The book told me that demons ate fire for sustenance and liked the smell of spices; it had certainly seemed to me that Gunner’s clove cigarettes had fueled him, had given him pleasure, maybe even strength. The more I read, the better it fit—the left is the side of evil, and Gunner was left-handed. Demons dwell in the shade; the first time I had seen Gunner, he was stepping from the shadow of Lily’s palm tree, the night of her Halloween party. And he had not come in costume; perhaps he hadn’t needed to. Maybe he truly was a Creature of the Night, a
mazzik.

Oh! It felt so good, so satisfying, such a relief, to lay the burden at his feet, to imagine that Gunner was solely to blame, that he alone had killed my friend.

And it felt good, too, to let rage percolate in my chest, to imagine myself chasing him across the ocean to his home, finding him and screaming in his face, slicing his skin with my nails, punishing him, pummeling him, smiting him.

I tasted those sensations, and I knew for a moment how it must feel to Will—to see a person, a bad person, a horrible, twisted, demented, harmful person, and to know he had the power, and perhaps the reason, to end him.

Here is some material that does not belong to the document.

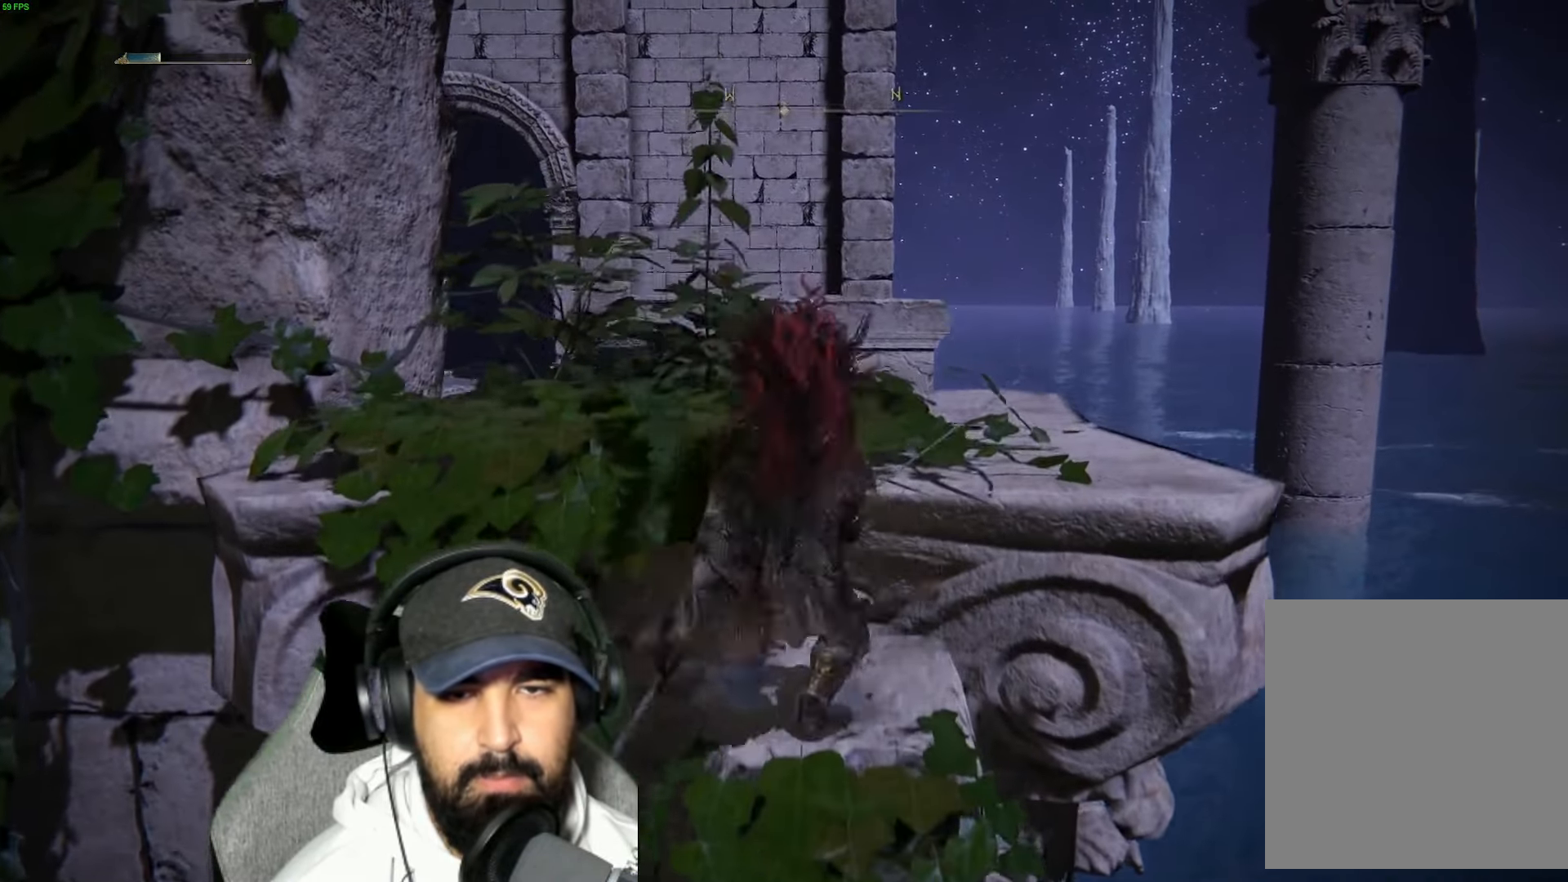
{"buttons": ["A"], "left_stick": "up", "right_stick": "center", "events": [[17, "A", "down"], [167, "A", "up"], [250, "right_stick", "down"], [367, "right_stick", "center"], [483, "A", "down"]]}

Maybe if Gunner had appeared in front of me I would have exacted my revenge, in Lily’s name.

But time passed, and with it my first sharp hate. For I knew I couldn’t pin all the blame on Gunner.

I was culpable as well. Lily was
my
best friend;
I
should have acted as her first line of defense, as she had acted for me all last year, each morning bringing me a gift of food when I hadn’t wanted to eat, watching over me as I chewed and swallowed, waiting for me as I healed and returned to her—sometimes patiently, sometimes not so patiently, but waiting, just the same.

I should have been a better friend. I should have been more present, instead of getting so wrapped up in Will and Kabbalah and Sabine. I had failed her. And I would never be able to repair that failure.

Because she was dead.

As was the piglet on my bedroom floor. Slowly I peeled back the plastic and looked at its body. I didn’t want to, but I forced myself to really
look
—at the lines of incision, at the little organs, which Gunner and I had disembodied and then replaced, at the loosely jointed hips that Gunner had snapped as I calmly stood by and took notes.

And I thought of Lily, whose body had been zipped inside of plastic, whose eyes had been closed by gloved fingers, who had been placed on a hard cold table and sliced open.

Someone had opened her stomach to see what she had last eaten. Would the remnants of the brownie we’d shared still have been inside? Someone had used an electric saw to open her skull, then peered into her brain. Someone had turned Lily’s sacred body into a science project.